Throughput measures how much work a system can process in a given period. In System Design, it helps estimate the workload that the application, database, and infrastructure must handle.
Some commonly used throughput metrics are:
Requests Per Second (RPS)
Queries Per Second (QPS)
Transactions Per Second (TPS)
Messages Per Second (MPS)
Example
If an application receives 864 million requests per day:
864,000,000 ÷ 86,400
≈ 10,000 RPSIn this case, the system should be designed to handle around 10,000 requests every second.
Memory estimation is commonly used when planning caching systems such as Redis or Memcached. It helps estimate how much RAM is required to store frequently accessed data.
Example
Suppose:
One cache entry = 500 Bytes
Total cached entries = 10 Million
500 × 10,000,000
= 5,000,000,000 Bytes
≈ 5 GBThis means a cache server with 2 GB RAM would not be enough, so additional memory or multiple cache servers would be required.

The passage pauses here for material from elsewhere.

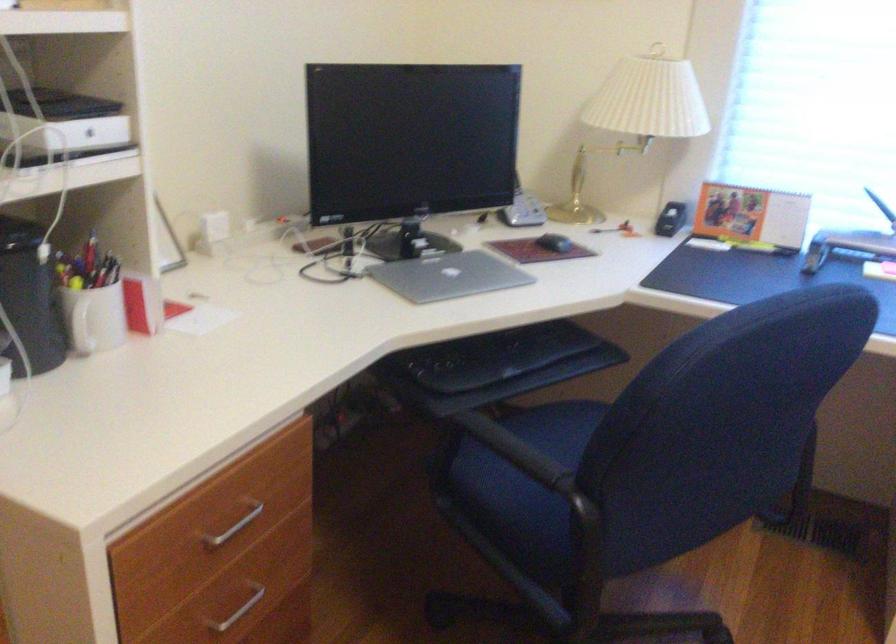
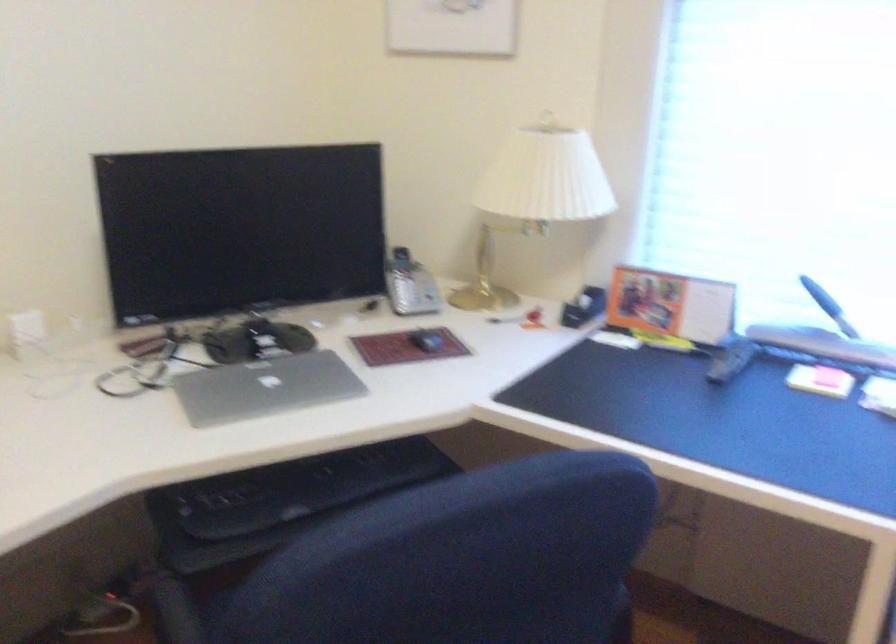
Find the pixel in the second image that matches point 501,355 in the first image.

During System Design interviews, engineers often use a few standard values to make quick estimations.
1 Day = 86,400 Seconds
1 Hour = 3,600 Seconds
1 Million = 10⁶
1 Billion = 10⁹
1 TB = 1,024 GB
Average Image Size = 1–5 MB
Average Video Size = 100 MB–1 GB
Average Text Message = 100–500 Bytes
Average URL Size = 100–200 Bytes
These are approximate values, but they are widely used for quick capacity planning and estimation.

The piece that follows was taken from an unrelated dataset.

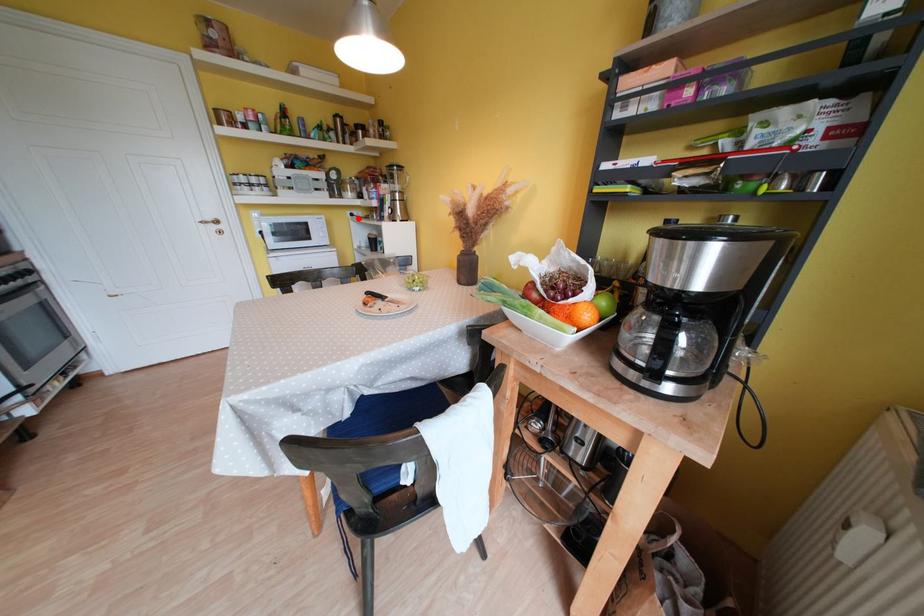
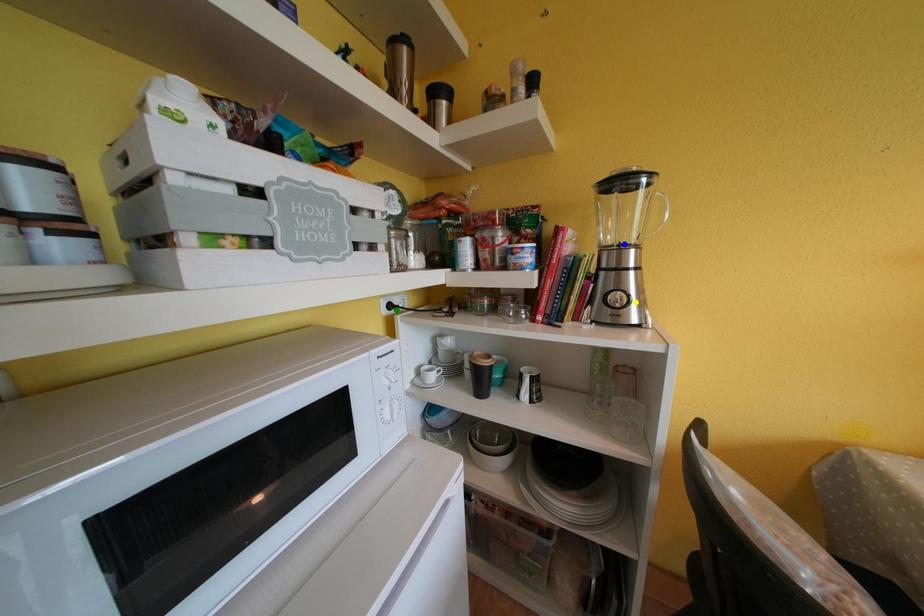
Question: I am providing you with two images of the same scene from different viewpoints. A red point is marked on the first image. You are given multiple points on the second image. In image 2, which mark is for the same physical point as the one in image 1?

During estimation questions, interviewers care more about your approach than perfect calculations.
Keep these tips in mind:
Start with clear and reasonable assumptions.
Use simple, rounded numbers.
Focus on the order of magnitude instead of exact values.
Explain your calculations step by step.
Update your estimates if new information is provided.
A clear thought process and logical assumptions are more valuable than memorizing exact numbers.